Equipe STAN

OR2 : Simulation basée sur la physique, augmentée par les données, et intégrée au réel

Activités

Cette opération de recherche aborde la problématique générale du couplage entre les outils de simulation numérique et l’information expérimentale disponible (dialogue essais-calculs). Elle englobe naturellement les activités initiées de longue date sur l’identification/recalage de paramètres des modèles à partir de mesures, par résolution de problèmes inverses, et sur la validation de modèle qui reste un challenge industriel majeur pour la prise de décision. Dans ce cadre, elle traite de thématiques fécondes telles que le choix d’une régularisation pertinente, avec par exemple le filtrage de l’information expérimentale à retenir parmi un flot de données (qui peut être large, hétérogène, multi-échelle…), ou encore la question de la gestion, propagation et quantification des incertitudes, issues des mesures et des données d’entrée des modèles. Elle s’inscrit donc parfaitement dans la vision Predictive Science qui analyse tous les facteurs susceptibles d’affecter la fiabilité des simulations numériques, en intégrant la modélisation et la connaissance partielle du réel.

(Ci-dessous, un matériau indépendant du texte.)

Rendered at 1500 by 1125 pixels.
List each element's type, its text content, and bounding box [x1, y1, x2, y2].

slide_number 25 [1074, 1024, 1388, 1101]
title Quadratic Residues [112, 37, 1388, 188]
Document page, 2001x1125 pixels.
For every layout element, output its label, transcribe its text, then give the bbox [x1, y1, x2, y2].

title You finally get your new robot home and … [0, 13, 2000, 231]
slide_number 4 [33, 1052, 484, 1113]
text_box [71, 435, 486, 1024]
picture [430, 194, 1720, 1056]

Une thématique phare est également l’hybridation entre modèles et données (concept de jumeau hybride), visant à enrichir une modélisation incomplète par l’information contenue dans les données. Elle va au-delà du recalage de modèles, l’idée étant ici de pallier la méconnaissance de ces modèles (physique non représentée, phénomènes imprévus, variabilités…) afin d’être toujours plus fidèle au réel. L’apport des techniques d’apprentissage et de l’intelligence artificielle, contraintes par des considérations physiques, est particulièrement étudié ici. L’objectif est de générer tout ou partie d’un modèle, ou de corriger le biais d’une modélisation physique donnée, à partir d’une analyse appropriée d’un ensemble d’observations expérimentales.

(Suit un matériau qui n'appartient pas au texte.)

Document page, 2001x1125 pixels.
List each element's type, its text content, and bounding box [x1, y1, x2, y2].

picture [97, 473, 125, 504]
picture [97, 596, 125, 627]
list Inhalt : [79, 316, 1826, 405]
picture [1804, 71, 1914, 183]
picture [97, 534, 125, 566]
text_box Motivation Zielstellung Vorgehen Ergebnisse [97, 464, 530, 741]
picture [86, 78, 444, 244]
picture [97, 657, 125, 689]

Enfin, les activités s’orientent vers l’assimilation séquentielle de données expérimentales et le contrôle dynamique de systèmes physiques, en lien avec le concept DDDAS (Dynamic Data Driven Applications Systems) récent qui propose une synergie complète entre un système physique et son jumeau numérique (asservissement numérique) pour atteindre un objectif donné. Dans ce cadre, diverses approches et outils (réduction de modèle, modélisation adaptative multi-fidélité, filtrage de Kalman, …) sont exploités en complément de techniques traditionnelles afin d’obtenir une complexité de simulation compatible avec la contrainte de temps réel, tout en assurant la performance (calcul juste au juste coût). La thématique du contrôle optimal est également abordée, afin de conduire une boucle complète de rétroaction avec le système physique.